I’m a big believer that design thinking has to start with the people who are already confident and brave enough to know they want to try it.
And when they succeed and share that success, other people will want to do it too. That’s very much my mental model for how design thinking spreads, it is a viral thing, it’s hard to do top down.
You have to lure people into design thinking in some way that’s meaningful to them. And for me the most effective way to do that is with somebody who has a problem that matters to them that they’ve been trying to solve – unsuccessfully – for some time.
Someone who’s thoroughly failed at solving some moderate level problem for a long time will usually be willing to give something new a try. They have nothing to lose by trying a new way because the old ways have failed.
One of my absolute favourite things about design thinking is that it is inherently subversive of authority. It’s something you can do without asking permission or even making a big deal out of it.
But a lot of people feel like they have to wait for permission to do something different.
For example, we work a lot with school teachers. They have a tendency to wait till the school superintendent says, “Here’s some new stuff, go do it.”
But you can say to them: Look, you can wait for the school superintendent and it would be awesome if they got behind you and gave you lots of support and tools, but you don’t need that. You can go into your classroom tomorrow morning, and you can change the learning experience of those 20 kids without anybody’s permission – and usually with resources you’ve already got.
What you need is that group of people that’s had a taste of what design thinking is, and who know that there’s a lot more they could do to deepen their practice.
A lot of our work is focused on people who recognise the value of design, and are frustrated that their practice is not producing the kind of breakthrough thinking that they know design is really capable of, and who are looking for ways to deepen it.
Now, that’s probably not 50% of the people out there doing design thinking, but hopefully it’s enough and they can model that behaviour in their organisations.
You don’t need everybody to do design thinking and you don’t need everybody to do it well. But you do need some people doing it well and you need them scattered throughout your network. Then when people go to do it, there’s someone there who knows what it looks like when it’s really done well.

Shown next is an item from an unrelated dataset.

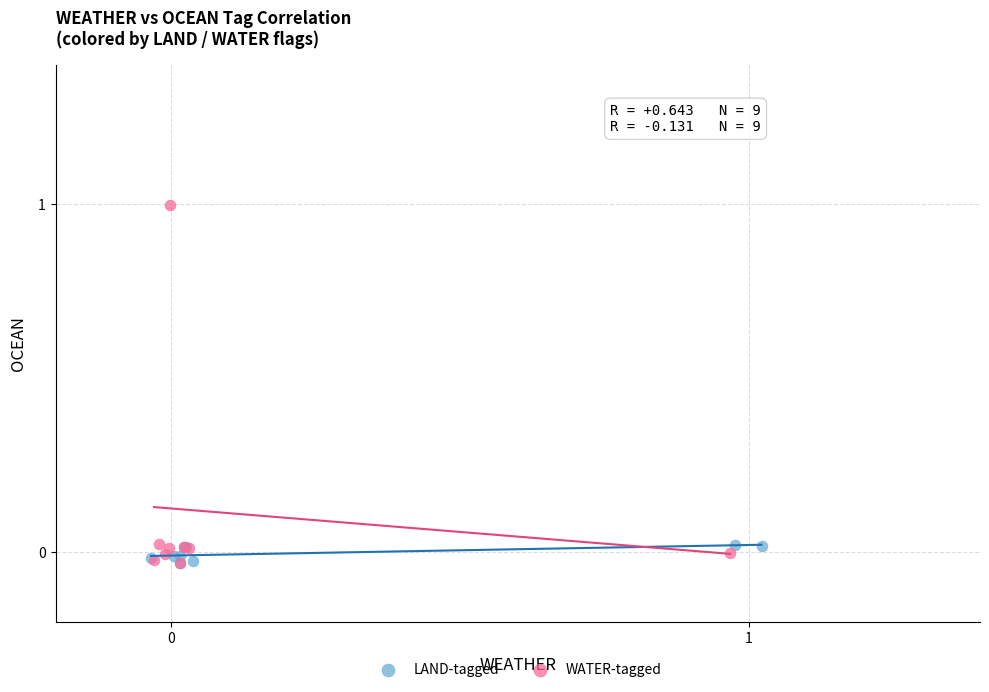

Which series has the widest spread of Y values?

WATER-tagged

I think that’s why you need this kind of viral approach to spreading it throughout an organisation, with multiple teams in multiple places doing multiple projects and working on their skills.
They’re not going to all produce top of the line design thinkers, but they are going to produce a core group of them, and they’re going to be able to coach and support others.

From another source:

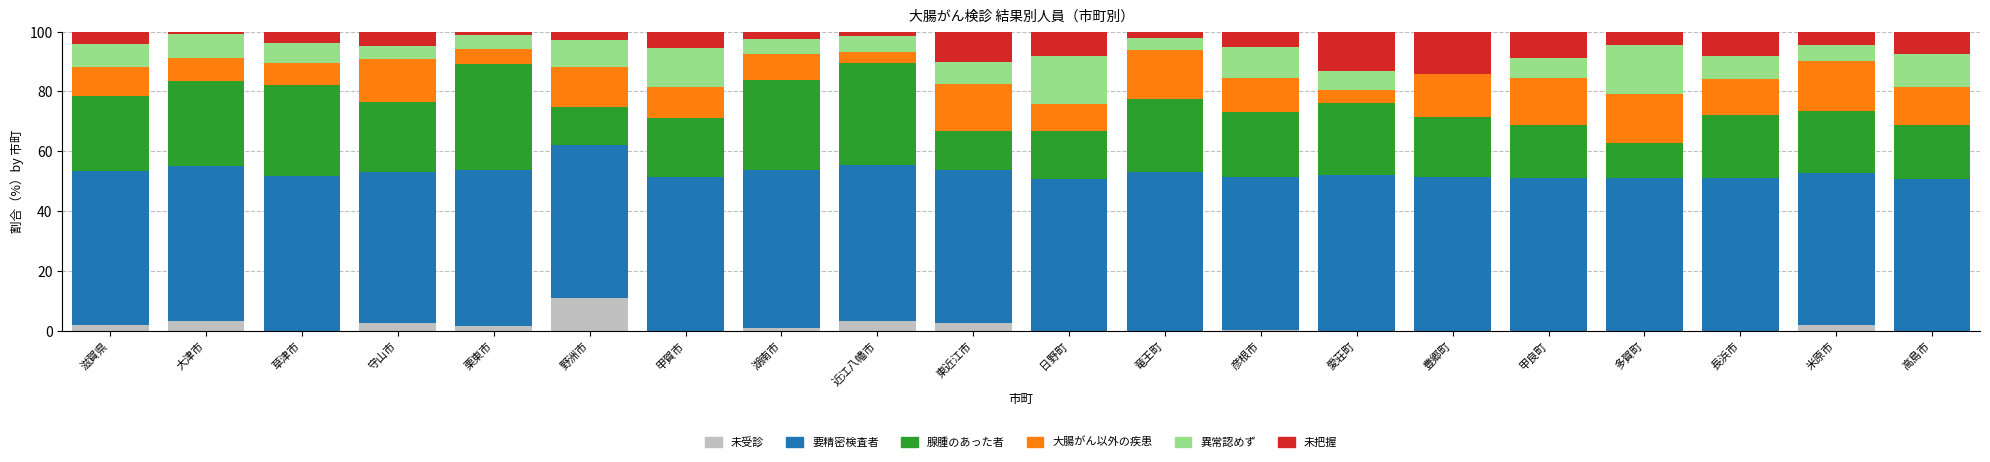

At which label does 未受診 reach its peak?

野洲市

Another great model for encouraging greater take-up of design thinking is things like ‘Train the trainer’.
So much of any change process in an organisation is local. You can’t drive it from the top down, you need to seed it, and then let it blossom within the locality. I think that’s why Train the Trainer programmes and coaching programmes, where people graduate into coaching after they’ve been through the core programmes, are great.
Those people become members of the organisation that are particularly good at design, and who are available to help other people do it. I think that’s a really important model for this kind of work.
There’s such a sense of powerlessness in our world right now. There’s this feeling that there’s so much bad stuff going on and the planet is falling apart, and the notion that you have any power to really effect positive change can feel pretty remote.
But design thinking says: Look, you may not be able to save the planet writ large, but you can go change people’s lives tomorrow in ways that, if everybody did it cumulatively, could be huge.
That’s the energising factor that enables people who are trying to make things better to sustain their energy and optimism in the face of what can often feel very negative.
I think that’s true as a citizen of the world, and it’s true as a citizen of most large organisations that I work with, whether they’re universities or corporate bureaucracies or governments. It is often very hard for 90% of the people in those organisations to feel like they can meaningfully change things that matter to the welfare of other people. And I think design brings the message that you actually can, you just need to look at the world differently. And it feels good to try.